The key parts of this post are going to use some very familiar and relatively straightforward mathematical tools. We're going to use to Bayes’ theorem

$$P(H|D) = \frac{P(D|H)P(H)}{P(D)}$$

which you can refresh in this post on Bayes’ Theorem with Lego , and the basic linear model

$$y = \beta x + \beta_0$$

Which just says that some target variable \(y\) can be understood as a linear combination of \(x\) multiplied by coefficients \(\beta\) plus some constant \(\beta_0\).
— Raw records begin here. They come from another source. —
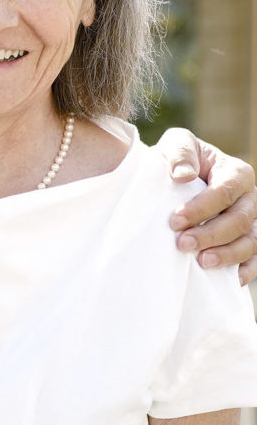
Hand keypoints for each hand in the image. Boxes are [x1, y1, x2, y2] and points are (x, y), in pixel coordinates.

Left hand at [158, 128, 256, 282]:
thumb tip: (182, 175)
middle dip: (212, 234)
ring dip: (228, 255)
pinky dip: (246, 271)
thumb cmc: (180, 160)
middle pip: (241, 220)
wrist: (180, 180)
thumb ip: (180, 153)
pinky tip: (230, 280)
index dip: (202, 207)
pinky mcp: (247, 242)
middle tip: (182, 244)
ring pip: (252, 242)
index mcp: (236, 173)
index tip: (175, 220)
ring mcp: (252, 222)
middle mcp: (250, 198)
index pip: (225, 192)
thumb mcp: (177, 144)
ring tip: (201, 263)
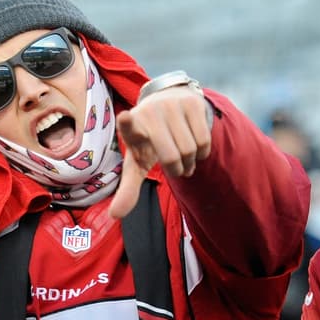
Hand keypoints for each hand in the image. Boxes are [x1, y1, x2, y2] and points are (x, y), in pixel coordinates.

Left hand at [110, 86, 212, 218]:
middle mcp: (150, 112)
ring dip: (190, 162)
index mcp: (132, 129)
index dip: (127, 124)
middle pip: (173, 157)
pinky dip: (202, 153)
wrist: (168, 102)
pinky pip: (204, 140)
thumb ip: (128, 189)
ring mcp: (171, 105)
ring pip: (190, 150)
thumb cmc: (149, 140)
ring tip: (183, 157)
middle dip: (177, 170)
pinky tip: (194, 146)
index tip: (125, 118)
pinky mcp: (191, 103)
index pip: (129, 127)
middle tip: (175, 168)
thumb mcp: (137, 162)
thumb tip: (115, 216)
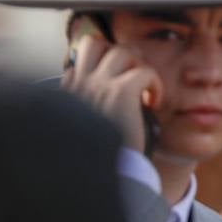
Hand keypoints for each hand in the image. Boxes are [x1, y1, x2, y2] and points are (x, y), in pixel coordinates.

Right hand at [62, 33, 163, 152]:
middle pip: (94, 43)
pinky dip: (155, 84)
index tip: (113, 84)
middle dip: (117, 54)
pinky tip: (153, 104)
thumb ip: (89, 106)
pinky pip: (145, 72)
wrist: (97, 178)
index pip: (77, 58)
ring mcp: (98, 86)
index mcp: (65, 93)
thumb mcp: (85, 127)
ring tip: (143, 89)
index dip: (99, 64)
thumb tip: (106, 97)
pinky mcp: (120, 94)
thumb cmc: (97, 157)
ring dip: (137, 66)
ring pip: (122, 51)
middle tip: (131, 76)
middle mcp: (78, 85)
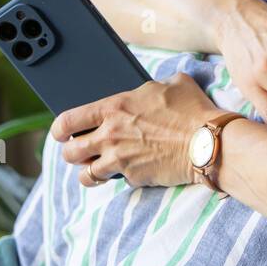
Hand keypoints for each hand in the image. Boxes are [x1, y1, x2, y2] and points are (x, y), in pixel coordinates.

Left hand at [51, 73, 217, 187]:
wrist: (208, 142)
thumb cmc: (193, 110)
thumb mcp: (172, 84)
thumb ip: (154, 85)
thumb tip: (155, 88)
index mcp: (113, 108)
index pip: (67, 121)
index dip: (59, 129)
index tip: (61, 132)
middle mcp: (109, 135)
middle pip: (70, 152)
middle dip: (72, 152)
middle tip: (82, 149)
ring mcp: (120, 160)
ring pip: (85, 174)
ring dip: (88, 171)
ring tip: (97, 167)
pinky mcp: (133, 178)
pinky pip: (115, 181)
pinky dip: (118, 178)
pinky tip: (128, 170)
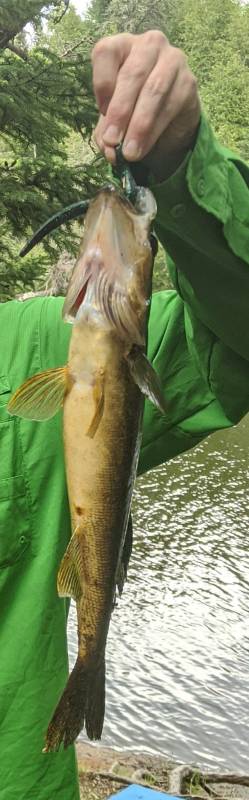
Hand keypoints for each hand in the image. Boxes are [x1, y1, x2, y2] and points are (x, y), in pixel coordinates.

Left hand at [92, 31, 200, 180]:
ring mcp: (173, 60)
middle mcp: (148, 45)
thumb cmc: (132, 109)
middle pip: (132, 74)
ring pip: (153, 90)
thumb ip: (105, 131)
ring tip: (129, 152)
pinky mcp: (189, 82)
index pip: (106, 52)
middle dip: (120, 111)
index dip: (101, 82)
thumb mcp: (112, 118)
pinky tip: (144, 146)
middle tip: (112, 140)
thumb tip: (110, 149)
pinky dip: (155, 130)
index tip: (101, 110)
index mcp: (122, 45)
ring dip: (139, 125)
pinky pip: (171, 106)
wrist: (167, 119)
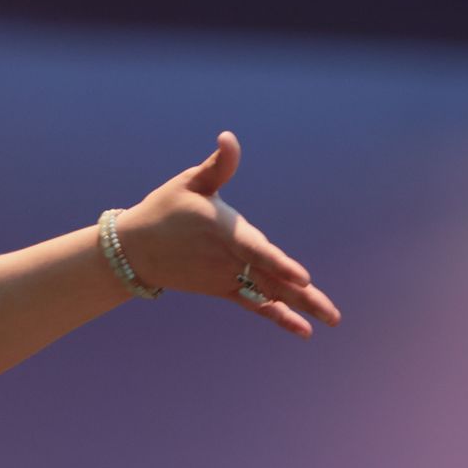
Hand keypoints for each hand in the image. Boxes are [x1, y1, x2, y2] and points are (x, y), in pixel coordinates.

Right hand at [116, 131, 341, 338]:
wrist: (135, 250)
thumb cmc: (165, 209)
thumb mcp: (190, 182)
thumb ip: (218, 166)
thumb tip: (228, 138)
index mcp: (224, 232)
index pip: (257, 251)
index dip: (281, 264)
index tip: (304, 278)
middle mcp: (228, 260)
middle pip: (271, 280)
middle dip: (304, 297)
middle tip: (332, 315)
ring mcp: (227, 278)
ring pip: (268, 294)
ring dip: (299, 308)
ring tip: (329, 321)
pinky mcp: (224, 289)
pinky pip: (255, 305)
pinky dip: (278, 316)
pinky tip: (303, 330)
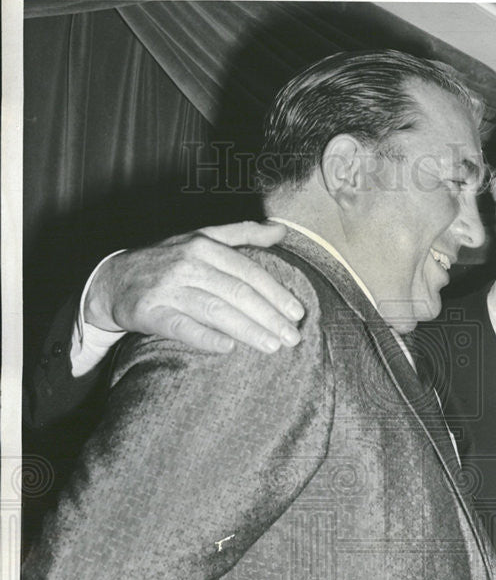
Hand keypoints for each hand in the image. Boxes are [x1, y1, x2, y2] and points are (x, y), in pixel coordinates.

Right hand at [85, 221, 304, 353]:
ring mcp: (170, 289)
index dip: (276, 293)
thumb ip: (243, 234)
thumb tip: (281, 230)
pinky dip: (206, 338)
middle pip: (237, 292)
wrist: (114, 280)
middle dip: (269, 316)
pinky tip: (229, 349)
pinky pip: (183, 327)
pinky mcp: (153, 313)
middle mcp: (188, 264)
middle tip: (293, 338)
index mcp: (204, 245)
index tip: (298, 313)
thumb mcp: (201, 238)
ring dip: (248, 329)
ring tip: (273, 346)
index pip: (248, 271)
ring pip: (216, 310)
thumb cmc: (167, 261)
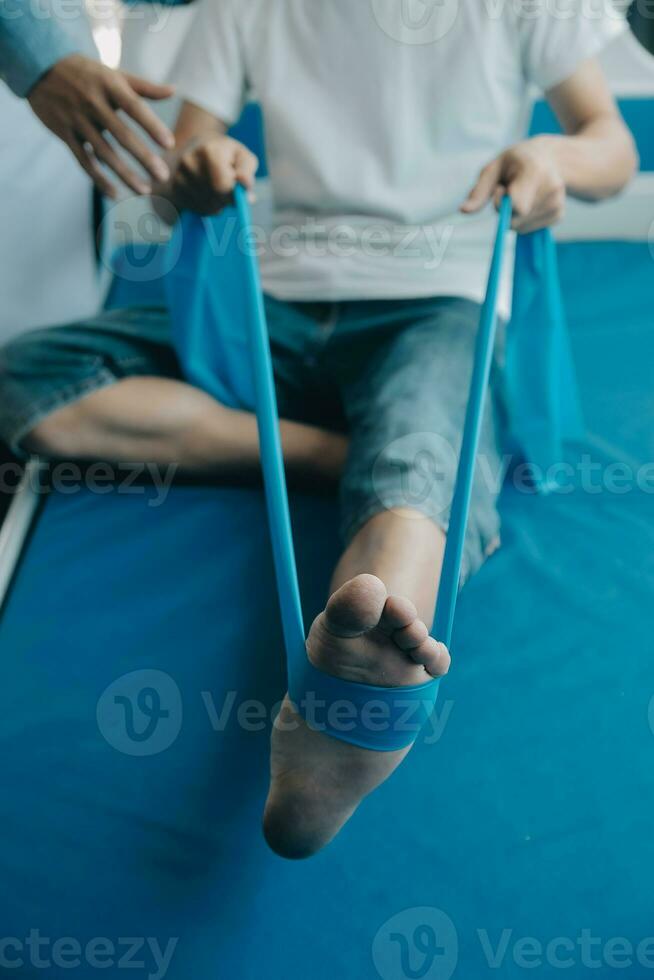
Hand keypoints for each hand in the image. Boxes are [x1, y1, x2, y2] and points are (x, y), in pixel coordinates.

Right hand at [28, 53, 174, 197]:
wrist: (41, 67)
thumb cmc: (88, 74)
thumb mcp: (114, 74)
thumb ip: (144, 87)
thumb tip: (173, 90)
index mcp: (109, 85)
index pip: (134, 108)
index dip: (152, 126)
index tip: (170, 145)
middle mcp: (93, 103)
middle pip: (122, 135)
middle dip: (144, 158)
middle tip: (163, 177)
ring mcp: (77, 119)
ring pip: (104, 153)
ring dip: (125, 174)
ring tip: (145, 191)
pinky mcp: (65, 134)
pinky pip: (84, 161)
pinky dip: (99, 178)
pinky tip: (115, 194)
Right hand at [169, 134, 258, 215]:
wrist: (198, 149)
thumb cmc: (226, 156)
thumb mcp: (241, 156)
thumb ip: (247, 170)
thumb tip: (245, 184)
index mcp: (209, 151)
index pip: (222, 185)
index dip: (232, 195)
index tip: (236, 192)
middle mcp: (189, 162)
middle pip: (214, 198)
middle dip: (225, 201)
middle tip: (227, 191)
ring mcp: (178, 176)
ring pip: (205, 207)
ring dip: (216, 206)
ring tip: (217, 192)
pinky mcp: (173, 189)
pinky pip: (195, 210)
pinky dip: (205, 208)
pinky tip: (207, 196)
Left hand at [461, 137, 565, 232]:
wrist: (551, 157)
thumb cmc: (516, 162)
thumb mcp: (494, 168)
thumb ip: (479, 191)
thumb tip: (463, 211)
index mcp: (535, 171)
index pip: (517, 205)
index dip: (502, 204)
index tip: (500, 188)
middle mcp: (551, 188)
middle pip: (516, 220)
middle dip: (505, 211)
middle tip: (510, 189)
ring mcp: (557, 203)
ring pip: (520, 228)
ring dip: (514, 216)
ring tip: (522, 193)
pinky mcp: (559, 215)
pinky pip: (529, 229)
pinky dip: (523, 220)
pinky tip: (530, 201)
Logistic Regression Basics

As a quick refresher, logistic regression is a common method of using data to predict the probability of some hypothesis. More mathematically speaking we have some input \(x\), this could single value like someone's height or it could be an vector like the pixels in the image, and some \(y\) which represents an out come such as "can slam dunk a basketball" or "is picture of a cat". Our goal in logistic regression is to learn the probability of \(y\) given \(x\), or \(p(y|x)\). The model is trained on examples were \(y\) is a binary outcome, 1 meaning success and 0 being failure, and \(x\) is an example corresponding of data that resulted in the outcome \(y\). When we train the model we have a vector of \(y\) and a matrix \(X\), the rows of which represent training examples and the columns features.